これらの話題は極端な意見や誤った情報が広がることで人の心身を傷つけたり社会の分断を招きかねないものであり、一方で 表現の自由 もあるし社会的なテーマでもあるため折々で触れざるを得ないものでもあり、どこからがセンシティブでどこからがそうでないかの判定が難しいものばかりです。 それぞれのサービスのコミュニティガイドラインに反するかどうかは大きな基準ではありますが、機械的に特定のキーワードやフレーズを自動排除する仕組みも、言葉狩りやそれに伴う 伏せ字 が蔓延するだけで本質的な問題はなんら解決しないと批判されがちです (もはや文脈など無関係に 「死」 や 「殺」 あるいは 「コロナ」 といった文字そのものが禁字というか パージ されるようになっています)。
ツイッターでは、ガイドラインにそって自動的に警告が表示されたり、利用者がフィルター機能を用いて自分のアカウントの 設定 で 「センシティブなコンテンツを表示しない」 を選択したり、投稿の際にセンシティブな内容だとの設定ができるようになっています。 この場合は、第三者がその投稿を見ようとした場合に 「センシティブな内容を含む可能性のあるメディアを表示する」 といった注意喚起の警告が出るようにもなっています。
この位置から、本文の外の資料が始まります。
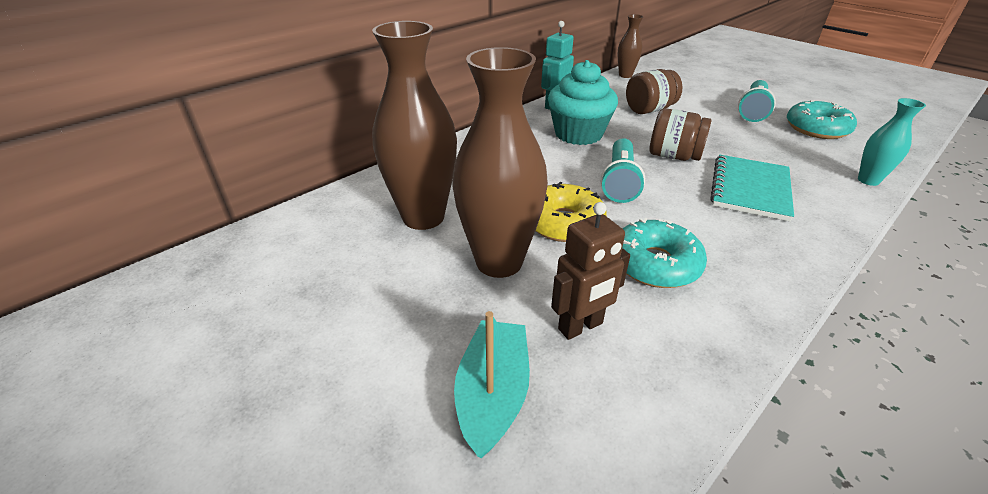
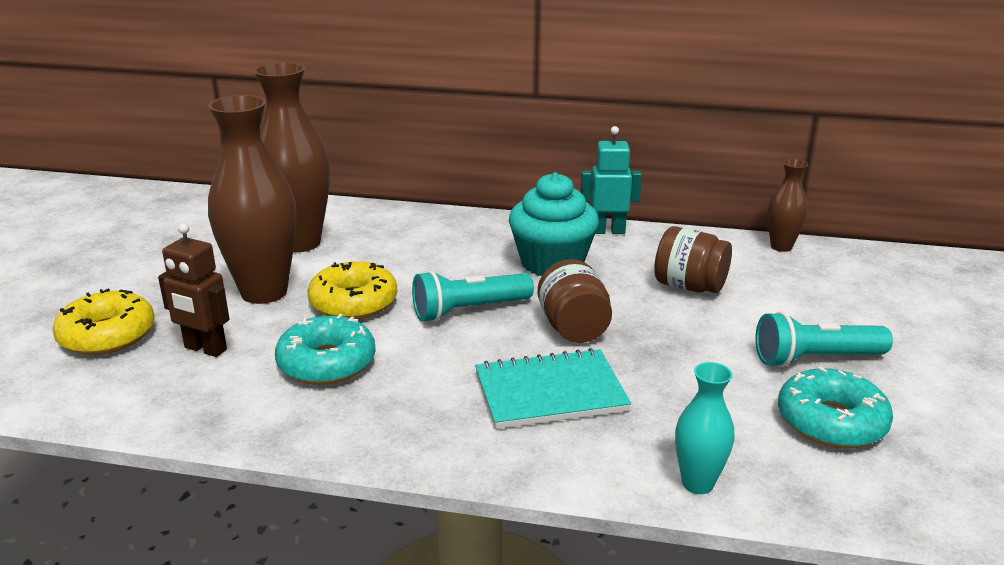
camera: 55 degrees right, 10 degrees down
turquoise boat [454,311,530,458] -> yellow donut [52,289,155,355]

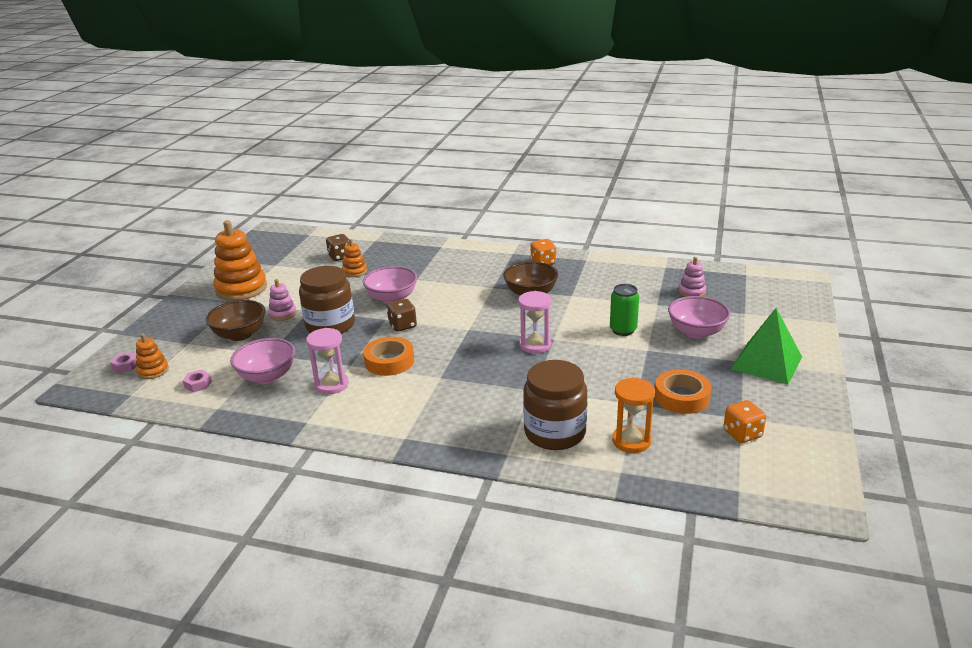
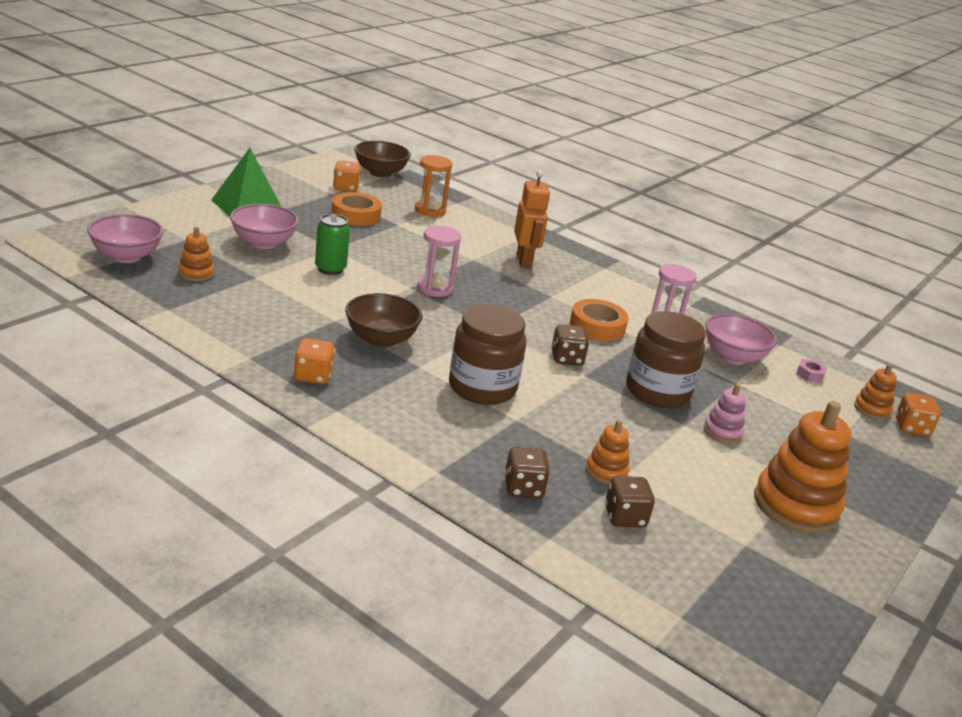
camera: 165 degrees left, 0 degrees up
pink nut [110,352,137,373] -> orange dice [896,392,941,436]
brown bowl [206,300,266,341] -> brown bowl moved to [354,141,411,178]
pink bowl [363,266,417,304] -> pink bowl moved to [87,214,163,263]
brown jar [523,360,587,450] -> brown jar moved to [449,304,526,405]
pink stacking toy [678,257,706,297] -> orange stacking toy [178,227,214,281]
none -> brown dice [504,447,550,498]
none -> orange robot [514,170,550,269]

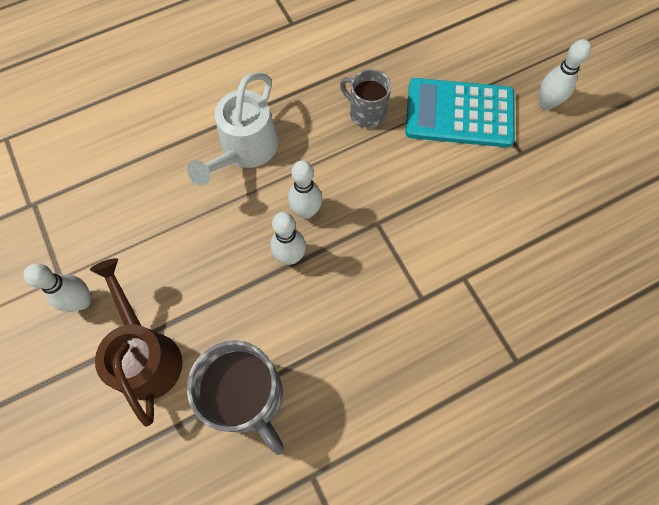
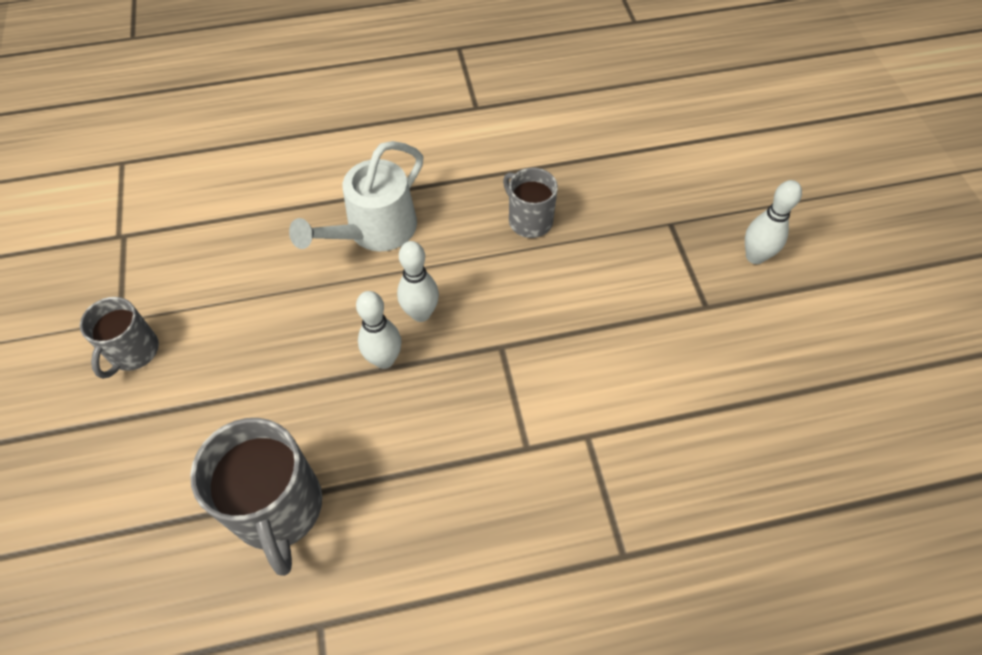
camera: 15 degrees right, 10 degrees down
white bowling pin [23,263,91,312] -> grey mug [80,297,159,379]
brown watering can [90,258,182,427] -> none
turquoise calculator [405,78,515,147] -> none

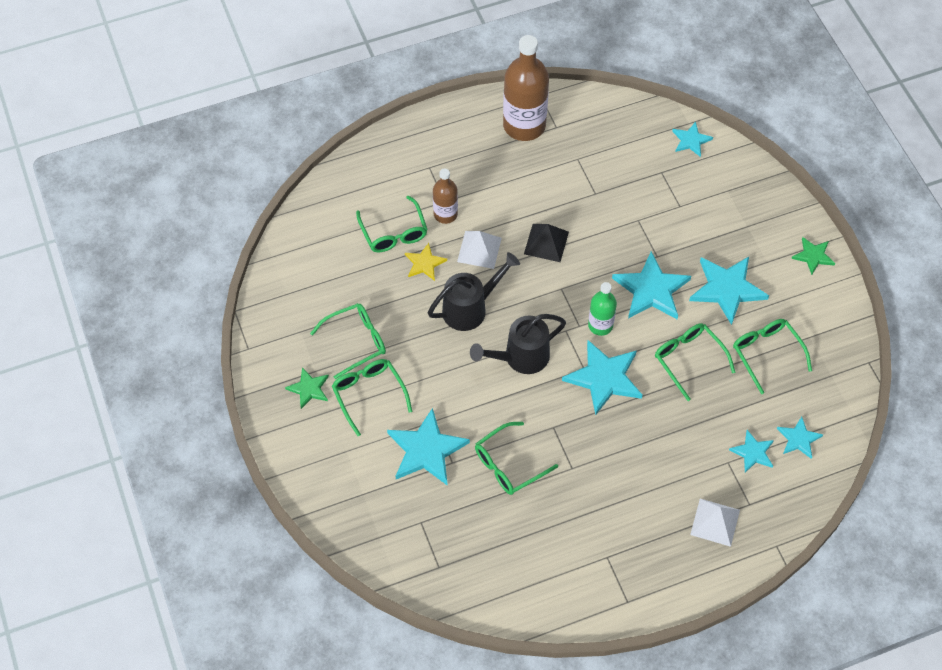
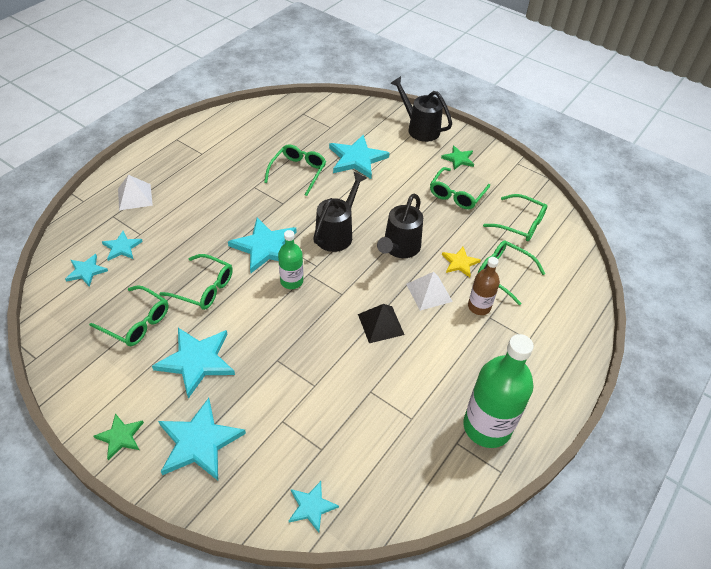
camera: 145 degrees right, 10 degrees down
green glasses [332,359,412,436] -> green glasses moved to [483,194,547,241]
brown bottle [503,35,549,141] -> green bottle [463,334,534,448]
turquoise star [612,252,691,319] -> turquoise star moved to [158,398,246,480]
none -> black watering can [390,76,452,142]

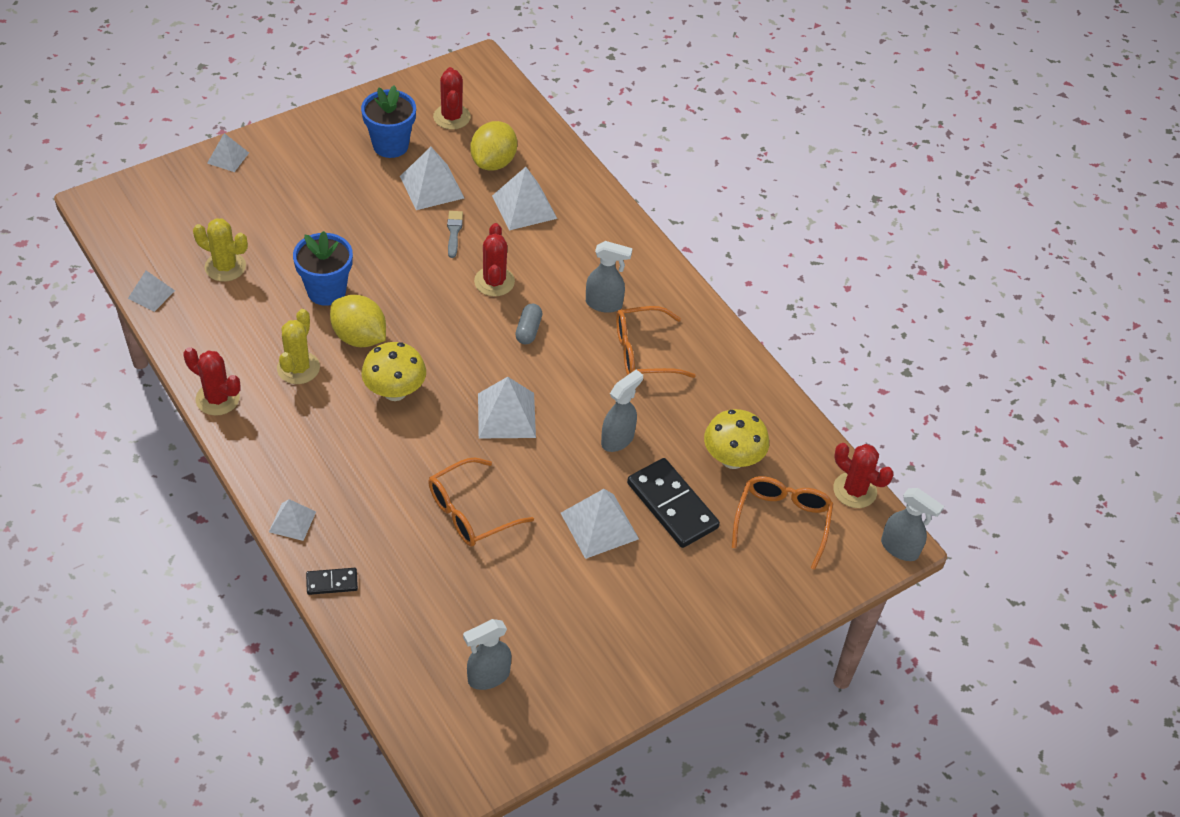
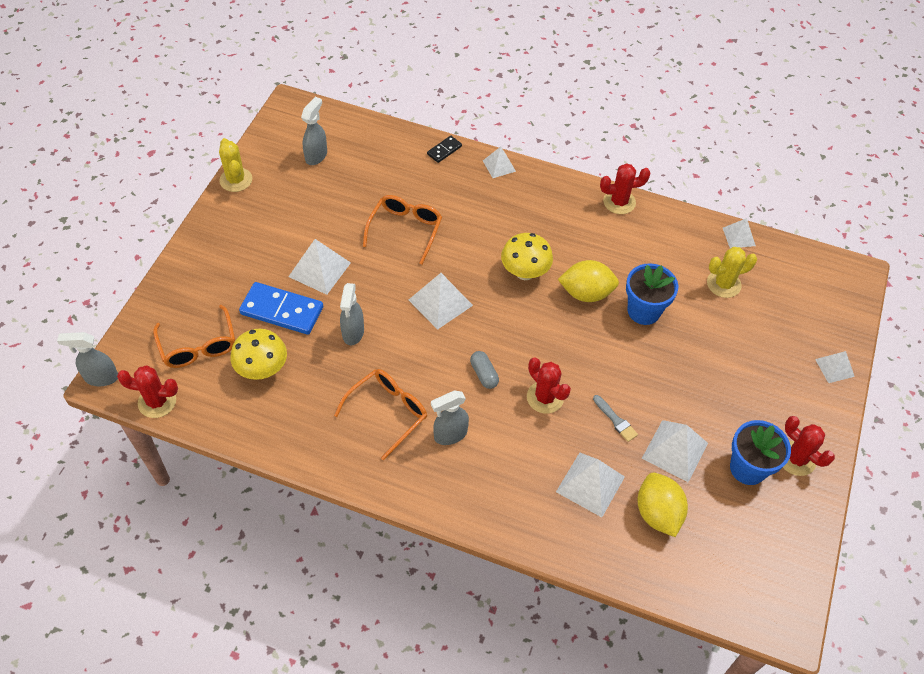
camera: 145 degrees right, 5 degrees up
yellow cactus [277,309,320,384] -> yellow cactus moved to [219,138,252,192]
red cactus [433,67,471,130] -> red cactus moved to [783,416,835,476]
black domino [627,458,720,548] -> blue domino [239,282,323,335]

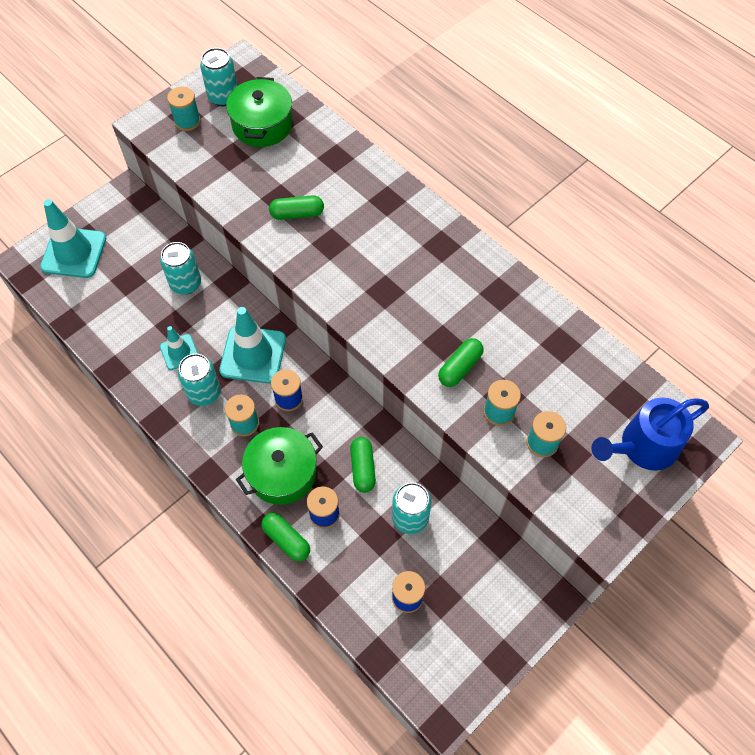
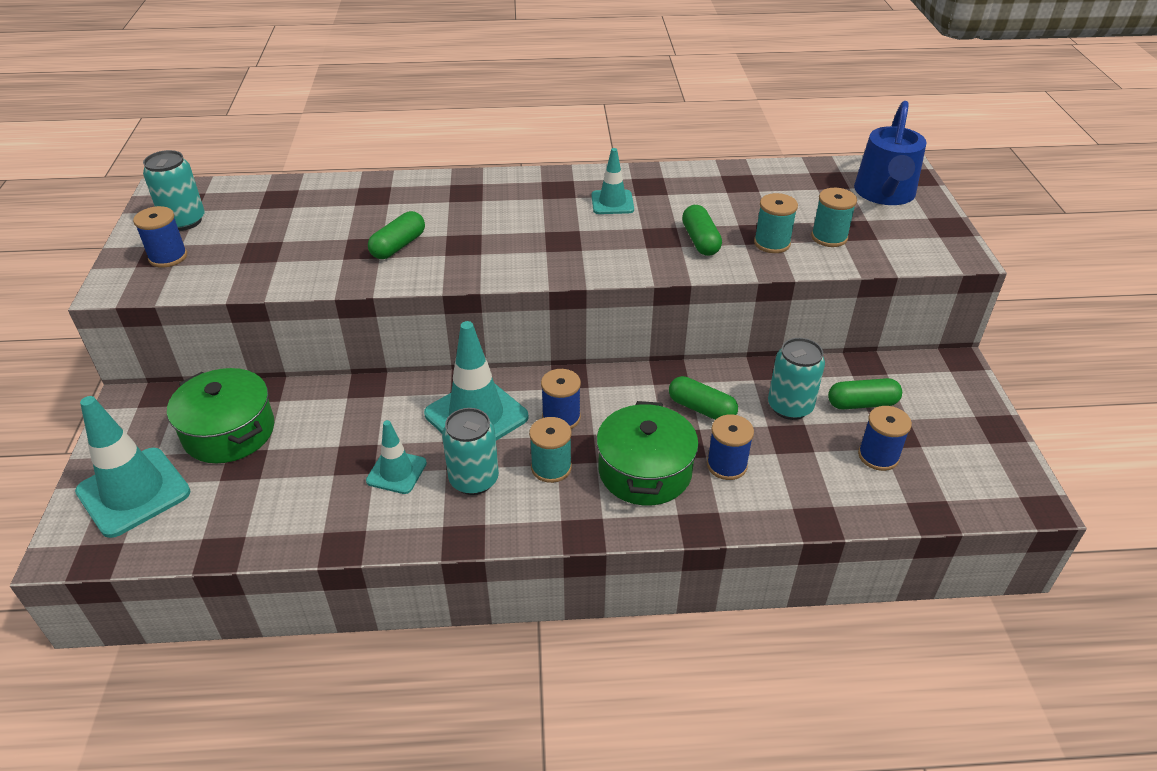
camera: 50 degrees left, 20 degrees down
turquoise can [160,242,201,295] -> none
turquoise spool [167,86,201,131] -> blue spool [133,206,187,268]
green pot [226,77,293,147] -> green pot moved to [167,368,274,463]
green capsule [262,513,310,561] -> green capsule moved to [828,378,902,409]
none -> turquoise traffic cone [591,148,634,214]

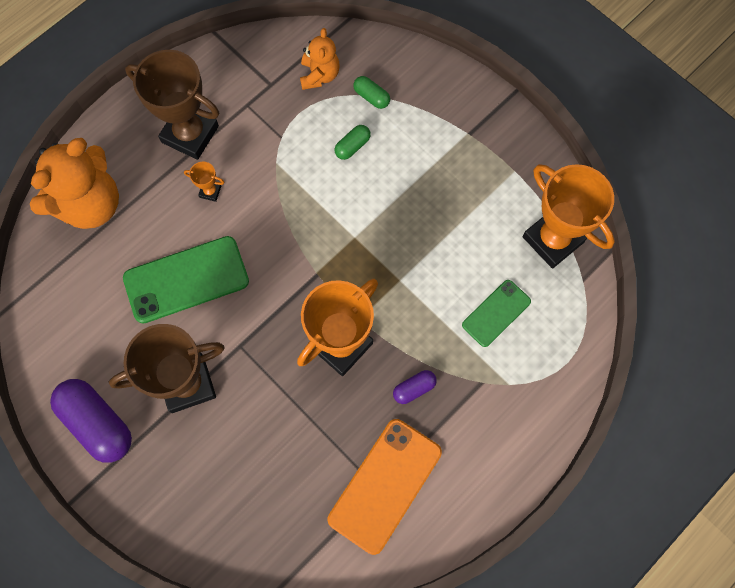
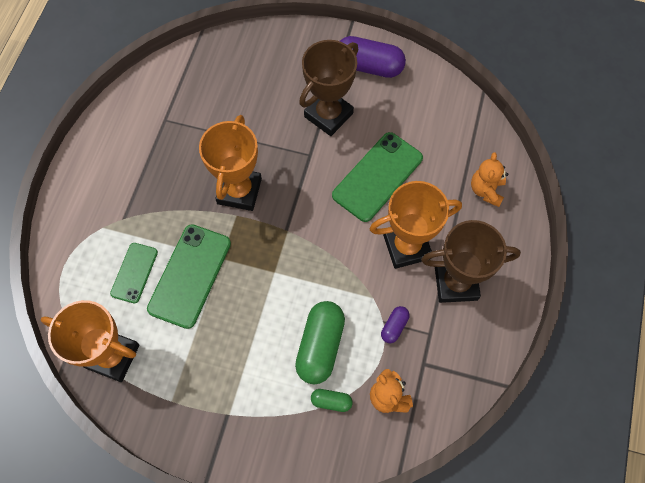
camera: 150 degrees right, 5 degrees down
orange teddy bear [30,138,119,229] -> orange teddy bear [471,152,508,207], size x0.54
orange trophy [184,161,224,202] -> orange trophy [370,181,462,269], size x2.44
orange phone [328,419,442,555] -> none
green capsule [335,125,371,160] -> green capsule [295,301,345,384], size x2.05
purple capsule [393,370,437,404] -> purple capsule moved to [381,306,409,343]
none -> green phone [147,224,231,329]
ネットにおけるセンシティブ情報は、人によって、あるいは時代によって変化し、最低限のガイドラインによる規制はあるものの、「誰も傷つけない」 のは難しい状況になっています。 例えば暴力的な表現も、かつては実際の暴行とか死体といった直接的なものがセンシティブだとされていましたが、現在ではメンタルヘルスの関係もあり、単なる怒鳴り声や叫び声だけでもセンシティブ扱いされることの方が多いでしょう。
ツイッターのように多種多様な価値観を持つ不特定多数が参加し、かつ リアルタイム での情報発信が行えるプラットフォームにおいては、利用者がある程度の責任を持って適切な ゾーニング を心がけ、また発信したり拡散すべき情報かどうかを賢く考え、受け取り手に配慮する姿勢が求められています。 難しいですが、それが他人の心身や社会の安全、卑近なところでは自分のアカウントを BAN や凍結から守るためにも必要なのでしょう。